● Do this:
Present the records below as a Markdown table with the columns Row and Difference, starting at the first line and running through the line containing "part at (53, 485)", both included. Number each line and omit blank ones.

● Supplied records:
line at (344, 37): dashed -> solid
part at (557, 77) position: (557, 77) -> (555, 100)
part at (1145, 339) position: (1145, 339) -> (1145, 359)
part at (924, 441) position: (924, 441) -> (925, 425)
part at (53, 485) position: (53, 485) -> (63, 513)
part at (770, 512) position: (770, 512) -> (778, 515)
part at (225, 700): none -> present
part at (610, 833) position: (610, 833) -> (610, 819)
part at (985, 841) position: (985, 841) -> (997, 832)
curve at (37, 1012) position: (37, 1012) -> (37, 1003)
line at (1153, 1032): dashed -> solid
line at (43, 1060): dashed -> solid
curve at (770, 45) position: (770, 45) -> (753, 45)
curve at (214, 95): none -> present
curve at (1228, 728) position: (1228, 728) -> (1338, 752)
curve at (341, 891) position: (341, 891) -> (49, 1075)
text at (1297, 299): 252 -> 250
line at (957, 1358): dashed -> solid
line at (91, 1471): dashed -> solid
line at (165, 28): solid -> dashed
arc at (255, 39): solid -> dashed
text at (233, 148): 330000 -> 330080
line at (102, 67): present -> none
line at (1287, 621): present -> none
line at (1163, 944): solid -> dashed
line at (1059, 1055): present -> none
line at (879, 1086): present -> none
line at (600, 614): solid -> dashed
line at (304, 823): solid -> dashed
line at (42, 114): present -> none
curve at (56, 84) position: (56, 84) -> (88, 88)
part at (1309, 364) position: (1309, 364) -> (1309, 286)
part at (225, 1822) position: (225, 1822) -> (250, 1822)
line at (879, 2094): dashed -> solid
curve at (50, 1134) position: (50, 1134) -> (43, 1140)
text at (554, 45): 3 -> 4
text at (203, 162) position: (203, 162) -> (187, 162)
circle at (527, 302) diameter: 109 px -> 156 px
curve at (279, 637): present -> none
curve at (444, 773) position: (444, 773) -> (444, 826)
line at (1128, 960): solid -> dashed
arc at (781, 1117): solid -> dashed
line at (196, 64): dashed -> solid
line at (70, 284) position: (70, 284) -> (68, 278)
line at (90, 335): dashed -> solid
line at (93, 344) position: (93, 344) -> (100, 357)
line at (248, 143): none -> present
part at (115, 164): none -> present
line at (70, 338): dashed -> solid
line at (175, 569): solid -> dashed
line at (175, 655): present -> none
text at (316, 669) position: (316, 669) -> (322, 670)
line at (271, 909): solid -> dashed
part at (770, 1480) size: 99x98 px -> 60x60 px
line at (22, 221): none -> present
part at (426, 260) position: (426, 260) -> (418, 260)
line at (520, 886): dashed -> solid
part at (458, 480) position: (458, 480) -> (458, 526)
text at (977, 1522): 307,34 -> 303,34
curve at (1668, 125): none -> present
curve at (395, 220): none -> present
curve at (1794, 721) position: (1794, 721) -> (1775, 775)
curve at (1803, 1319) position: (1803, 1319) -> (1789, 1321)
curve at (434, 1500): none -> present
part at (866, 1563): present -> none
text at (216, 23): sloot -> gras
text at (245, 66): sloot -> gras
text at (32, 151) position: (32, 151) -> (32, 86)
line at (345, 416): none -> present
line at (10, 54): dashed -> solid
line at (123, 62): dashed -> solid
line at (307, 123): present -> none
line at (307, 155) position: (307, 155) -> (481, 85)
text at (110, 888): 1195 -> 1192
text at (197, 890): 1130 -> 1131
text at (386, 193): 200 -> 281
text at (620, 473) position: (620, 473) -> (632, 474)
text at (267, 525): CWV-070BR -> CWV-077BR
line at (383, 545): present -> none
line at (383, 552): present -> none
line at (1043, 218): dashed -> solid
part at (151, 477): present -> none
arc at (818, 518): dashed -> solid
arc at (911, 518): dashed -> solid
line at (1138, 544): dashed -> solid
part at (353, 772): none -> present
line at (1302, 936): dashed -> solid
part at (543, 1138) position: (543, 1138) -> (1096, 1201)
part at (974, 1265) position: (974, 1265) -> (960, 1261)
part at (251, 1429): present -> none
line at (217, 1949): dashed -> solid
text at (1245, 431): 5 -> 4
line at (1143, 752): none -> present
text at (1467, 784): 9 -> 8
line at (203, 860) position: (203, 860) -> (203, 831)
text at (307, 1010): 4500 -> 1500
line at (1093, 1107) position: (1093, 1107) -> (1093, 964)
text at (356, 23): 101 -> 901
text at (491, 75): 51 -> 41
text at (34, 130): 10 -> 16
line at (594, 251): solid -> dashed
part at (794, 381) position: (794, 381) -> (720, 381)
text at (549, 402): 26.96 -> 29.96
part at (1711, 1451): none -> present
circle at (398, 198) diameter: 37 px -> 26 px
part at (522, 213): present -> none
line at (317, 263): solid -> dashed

● Written answer:
| Row | Difference |
|---|---|
| 1 | line at (344, 37): dashed -> solid |
| 2 | part at (557, 77) position: (557, 77) -> (555, 100) |
| 3 | part at (1145, 339) position: (1145, 339) -> (1145, 359) |
| 4 | part at (924, 441) position: (924, 441) -> (925, 425) |
| 5 | part at (53, 485) position: (53, 485) -> (63, 513) |